• [Exercise requirements]
1. Decide whether each statement below agrees with the share repurchase passage. For each, answer yes or no and quote the exact words that settle it.
(a) The repurchase plan was first approved in fiscal year 2015.
(b) The Company bought shares under the plan during the three months ended August 31, 2023.
(c) In January 2023 the number of shares that may be repurchased was raised to 1.7 million.
2. Carry on the share repurchase passage from its last sentence.

Shareholders have the option to receive payment of dividends in cash or receive shares of common stock, pursuant to the Company’s DRIP.

Share Repurchase Plan

In fiscal year 2015, the Company announced the approval of an open market share repurchase plan that allows it to repurchase up to 200,000 shares of its common stock at prices below its NAV as reported in its then most recently published financial statements. Since then, the Share Repurchase Plan has been extended annually, and the Company has periodically increased the amount of shares of common stock that may be purchased under the Share Repurchase Plan. Most recently, on January 9, 2023, our board of directors extended the Share Repurchase Plan for another year to January 15, 2024, increasing the number of shares that may be repurchased under the Share Repurchase Plan to 1.7 million shares of common stock.

As of August 31, 2023, the Company had purchased 1,035,203 shares of common stock, at the average price of $22.05 for approximately $22.8 million pursuant to the Share Repurchase Plan. During the three months ended August 31, 2023, the Company did not purchase any shares of common stock pursuant to the Share Repurchase Plan. During the six months ended August 31, 2023, the Company purchased 88,576 shares of common stock, at the average price $24.36 for approximately $2.2 million pursuant to the Share Repurchase Plan.

• [Dataset excerpt]
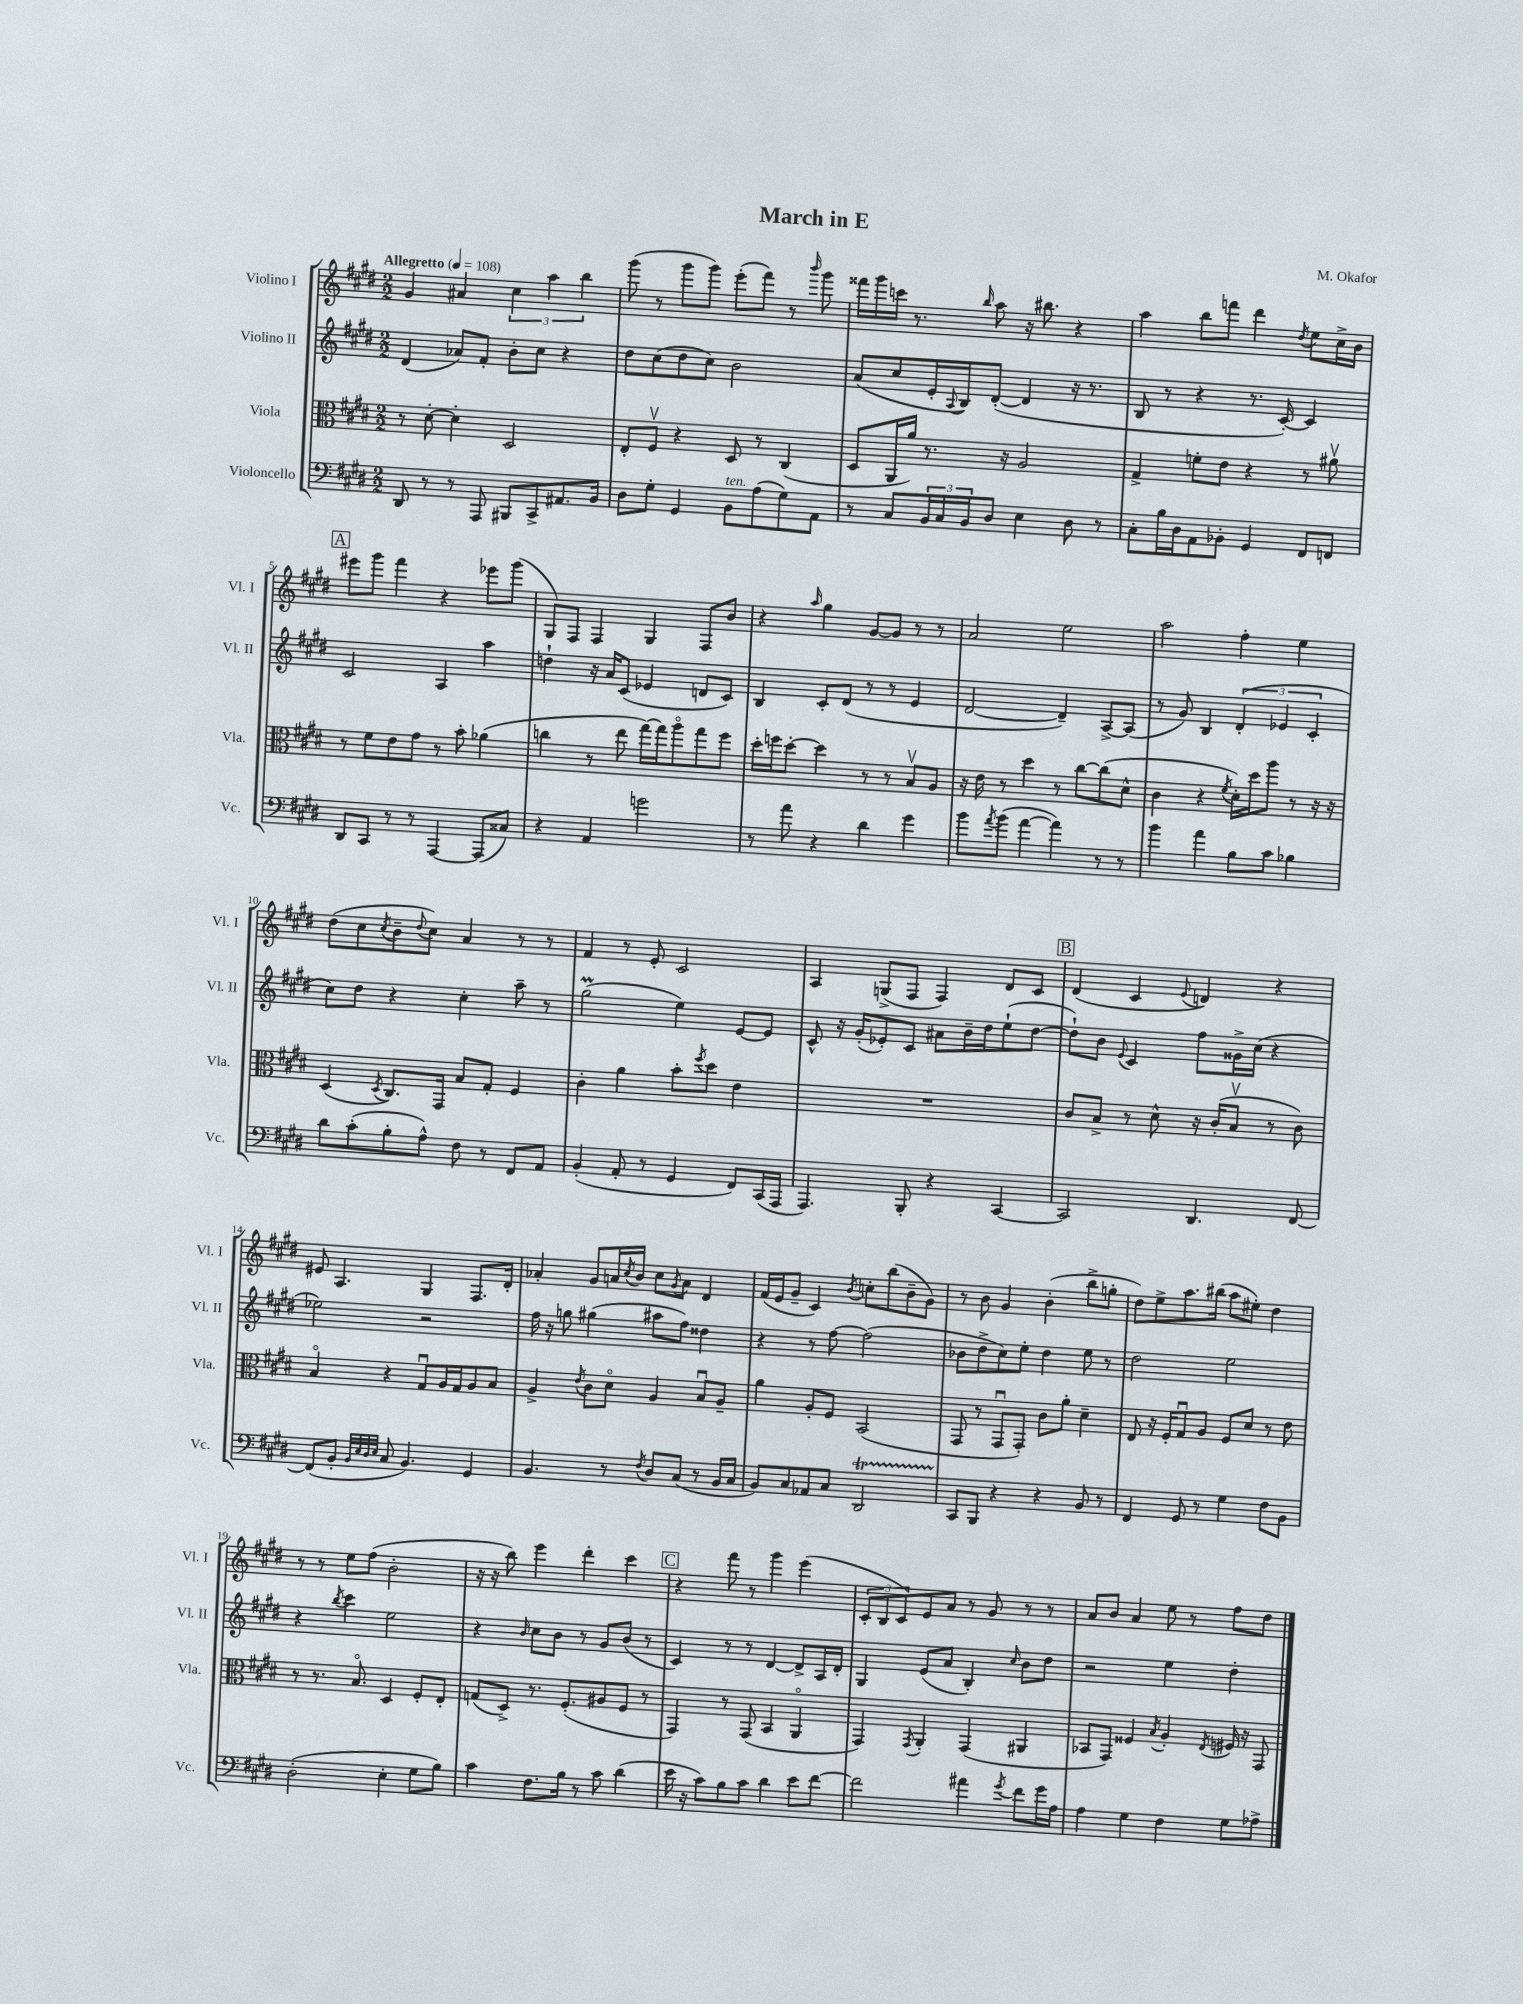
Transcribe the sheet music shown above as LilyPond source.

• [Solved problems]
1.
(a) Yes: "In fiscal year 2015, the Company announced the approval of an open market share repurchase plan"
(b) No: "During the three months ended August 31, 2023, the Company did not purchase any shares of common stock pursuant to the Share Repurchase Plan."
(c) Yes: "increasing the number of shares that may be repurchased under the Share Repurchase Plan to 1.7 million shares of common stock"

2.
2024 Fiscal Second Quarter Conference Call/Webcast Information

When:

 

Tuesday, October 10, 2023

 

 

10:00 a.m. Eastern Time (ET)

 

 

 

How:

 

Webcast: Interested parties may access a live webcast of the call and find the Q2 2024 presentation by going to the “Events & Presentations” section of Saratoga Investment Corp.’s investor relations website, Saratoga events and presentations. A replay of the webcast will also be available for a limited time at Saratoga events and presentations.

 

 

 

 

 

Call: To access the call by phone, please go to this link (Registration Link), and you will be provided with dial in details. To avoid delays, we encourage participants to dial into the conference call fifteen minutes ahead of the scheduled start time.

 

 

 

Information:

 

Saratoga Investment Corp.’s Form 10-Q for the fiscal quarter ended August 31, 2023 will be filed around 7:00am on Tuesday, October 10, 2023 with the Securities and Exchange Commission (“SEC”), following the SEC’s federal holiday on Monday, October 9, 2023.

 

 

 

About Saratoga Investment Corp.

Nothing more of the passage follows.